While they debated how to deal with the situation between themselves I floated away silently. Counting my spoils, there was a good three thousand Francs, plus change. My next stop, the quintessential villain bar. I identified this in much the same way, by the fact everyone was armed.

Looking shady sounding bars up in the phone book of the nearest telephone booth was a resounding success. It also brings home just how far back in time I am… I miss the advanced computers and the non brick sized mobile phones of 2018.

The Noir bar and bistro was surprisingly high quality… I guess in France even the villains have standards about gourmet pursuits. It even boasts a Michelin star… probably through blackmail or open threats, but still… the various toughs inside killed the ambience. Possibly literally, if magic was involved.

Of course, I stuck out like a sore thumb. I'm only thirteen. In clothes too small.

A grizzled looking criminal stepped into my way. His scarred features glowering, as he towered over me by at least two foot. I guess this is how they keep the riffraff out.

Dammit. Can't use my powers overtly.

I guess this means diplomacy.

"Ah, hello good sir. I hope I'm in the right place. A little birdie told me I could get a fake ID here?" I announced, pouring on the charm as I pretended to be looking for something cheap to get alcohol underage… oh wait, this is France… am I underage?

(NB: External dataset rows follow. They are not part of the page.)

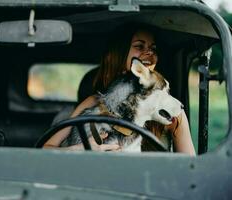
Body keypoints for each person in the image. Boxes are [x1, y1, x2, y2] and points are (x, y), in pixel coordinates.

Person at [44, 24, 196, 155]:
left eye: (153, 48)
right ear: (119, 54)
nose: (149, 53)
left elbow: (191, 170)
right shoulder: (93, 103)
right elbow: (45, 149)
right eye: (139, 46)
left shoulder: (172, 112)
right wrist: (80, 150)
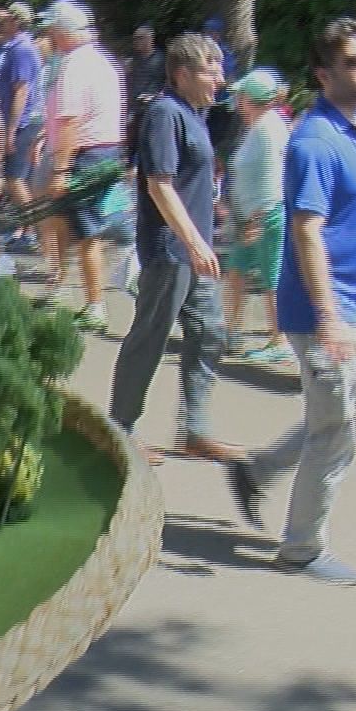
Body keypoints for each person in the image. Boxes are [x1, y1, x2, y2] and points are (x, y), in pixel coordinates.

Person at [225, 18, 356, 587]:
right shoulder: (317, 141)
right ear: (323, 74)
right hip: (327, 318)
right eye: (354, 62)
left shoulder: (352, 130)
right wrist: (331, 320)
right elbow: (307, 232)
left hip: (355, 313)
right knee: (335, 429)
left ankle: (263, 467)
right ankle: (301, 548)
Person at [109, 31, 233, 466]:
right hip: (171, 250)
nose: (220, 77)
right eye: (210, 69)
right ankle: (119, 430)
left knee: (209, 332)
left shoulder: (193, 113)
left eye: (220, 67)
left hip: (195, 250)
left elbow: (190, 181)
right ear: (182, 74)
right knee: (149, 338)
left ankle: (195, 429)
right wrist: (194, 242)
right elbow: (158, 184)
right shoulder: (164, 113)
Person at [41, 0, 125, 332]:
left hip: (85, 155)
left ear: (62, 32)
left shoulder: (74, 66)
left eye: (51, 29)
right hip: (105, 152)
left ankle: (95, 305)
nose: (47, 34)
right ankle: (61, 285)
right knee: (64, 221)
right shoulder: (104, 62)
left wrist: (61, 170)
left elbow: (70, 122)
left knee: (89, 233)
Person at [225, 68, 292, 364]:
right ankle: (232, 330)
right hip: (250, 215)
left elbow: (270, 179)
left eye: (240, 96)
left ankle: (281, 338)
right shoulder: (259, 126)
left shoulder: (267, 129)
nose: (236, 100)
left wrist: (256, 219)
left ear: (249, 98)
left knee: (271, 276)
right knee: (237, 270)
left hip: (264, 215)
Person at [0, 1, 44, 254]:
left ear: (16, 21)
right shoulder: (17, 48)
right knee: (17, 180)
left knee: (14, 180)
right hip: (22, 122)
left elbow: (21, 91)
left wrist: (10, 131)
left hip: (23, 123)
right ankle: (25, 229)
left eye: (4, 19)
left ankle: (32, 232)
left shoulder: (21, 50)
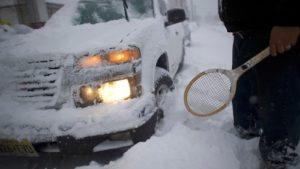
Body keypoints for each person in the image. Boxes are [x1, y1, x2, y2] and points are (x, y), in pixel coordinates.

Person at [218, 0, 300, 168]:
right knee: (245, 124)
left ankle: (280, 159)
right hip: (245, 34)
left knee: (279, 147)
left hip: (275, 33)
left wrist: (291, 19)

The watching patrons let out a few chuckles and the burly guy standing in my way slaps me on the back and points me to a booth on the far side with a slight smile.

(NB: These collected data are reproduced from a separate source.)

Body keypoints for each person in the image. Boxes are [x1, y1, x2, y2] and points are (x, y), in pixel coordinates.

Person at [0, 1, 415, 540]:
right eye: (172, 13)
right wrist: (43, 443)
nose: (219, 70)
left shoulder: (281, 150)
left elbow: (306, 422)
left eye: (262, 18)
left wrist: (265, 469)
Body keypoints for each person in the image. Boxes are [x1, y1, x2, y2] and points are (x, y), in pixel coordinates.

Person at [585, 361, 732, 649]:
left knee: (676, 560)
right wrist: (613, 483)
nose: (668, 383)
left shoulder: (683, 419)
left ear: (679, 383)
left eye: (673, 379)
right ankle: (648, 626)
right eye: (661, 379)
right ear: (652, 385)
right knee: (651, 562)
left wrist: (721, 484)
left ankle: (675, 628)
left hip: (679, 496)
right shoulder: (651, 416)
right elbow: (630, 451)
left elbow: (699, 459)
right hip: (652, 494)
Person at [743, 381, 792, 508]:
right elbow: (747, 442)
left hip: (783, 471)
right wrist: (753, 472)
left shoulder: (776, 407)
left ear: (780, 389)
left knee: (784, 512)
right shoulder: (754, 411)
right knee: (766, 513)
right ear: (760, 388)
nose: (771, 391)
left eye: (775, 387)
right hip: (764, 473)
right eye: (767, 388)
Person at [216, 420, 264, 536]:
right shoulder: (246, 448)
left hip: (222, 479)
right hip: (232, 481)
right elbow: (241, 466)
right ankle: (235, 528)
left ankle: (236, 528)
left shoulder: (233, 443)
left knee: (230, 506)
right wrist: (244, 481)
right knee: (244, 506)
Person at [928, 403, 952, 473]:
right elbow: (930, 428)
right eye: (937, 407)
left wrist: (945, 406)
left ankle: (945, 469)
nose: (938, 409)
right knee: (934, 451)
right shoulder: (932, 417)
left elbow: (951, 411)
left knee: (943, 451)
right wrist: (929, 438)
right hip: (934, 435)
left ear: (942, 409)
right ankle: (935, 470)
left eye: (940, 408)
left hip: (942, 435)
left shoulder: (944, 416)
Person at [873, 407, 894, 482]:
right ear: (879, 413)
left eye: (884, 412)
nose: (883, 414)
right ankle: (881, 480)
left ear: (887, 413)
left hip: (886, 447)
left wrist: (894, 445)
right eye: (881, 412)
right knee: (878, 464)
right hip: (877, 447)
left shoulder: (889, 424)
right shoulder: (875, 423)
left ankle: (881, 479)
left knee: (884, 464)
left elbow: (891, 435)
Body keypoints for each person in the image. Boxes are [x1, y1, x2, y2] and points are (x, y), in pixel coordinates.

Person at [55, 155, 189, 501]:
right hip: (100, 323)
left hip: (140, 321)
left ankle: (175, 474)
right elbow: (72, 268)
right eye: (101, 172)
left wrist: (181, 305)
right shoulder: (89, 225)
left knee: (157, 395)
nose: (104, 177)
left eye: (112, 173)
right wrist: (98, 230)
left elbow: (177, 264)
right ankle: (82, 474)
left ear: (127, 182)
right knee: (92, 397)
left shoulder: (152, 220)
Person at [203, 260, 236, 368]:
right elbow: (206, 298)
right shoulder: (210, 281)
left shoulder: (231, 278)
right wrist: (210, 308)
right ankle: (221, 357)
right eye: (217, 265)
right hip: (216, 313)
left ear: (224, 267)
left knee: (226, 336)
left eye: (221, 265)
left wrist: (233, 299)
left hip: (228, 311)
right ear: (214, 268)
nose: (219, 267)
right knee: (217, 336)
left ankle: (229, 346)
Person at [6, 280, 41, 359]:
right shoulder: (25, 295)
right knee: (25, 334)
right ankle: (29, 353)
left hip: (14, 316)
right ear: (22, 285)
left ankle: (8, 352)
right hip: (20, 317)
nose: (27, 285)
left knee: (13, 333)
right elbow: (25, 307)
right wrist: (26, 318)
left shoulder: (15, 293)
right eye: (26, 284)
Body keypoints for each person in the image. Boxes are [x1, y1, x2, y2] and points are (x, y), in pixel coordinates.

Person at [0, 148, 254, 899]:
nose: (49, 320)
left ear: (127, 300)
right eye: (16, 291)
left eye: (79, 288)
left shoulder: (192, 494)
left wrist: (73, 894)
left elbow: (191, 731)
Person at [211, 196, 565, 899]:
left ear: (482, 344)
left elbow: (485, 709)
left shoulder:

My forger was a chubby man eating some pesto.

"May I have this seat?" I asked as I took hold of the chair opposite. "I have a business proposition."

He looked me over for a moment and nodded. "Hundred and fifty Francs for a fake ID." He announced.

"No, I want the works. Full identity including birth certificate and passport. As good as you can make it." I replied, in a business-like manner.

He paused and looked at me a lot more seriously. Finally he named his price. "Fifteen thousand Francs. It will take five days to get in order."

"Fine, here is three thousand as a down payment." I placed the money on the table.

The forger nodded. "Bring the rest here tomorrow, same time. If you're yanking my chain I'll keep this."

"I'll be there. Start getting my ID ready. Victor Ignacio Magnus. I don't care about the other details." Good riddance to being a Vertigo!

Hmm. Now to rob a few more criminals… it's for a good cause, after all.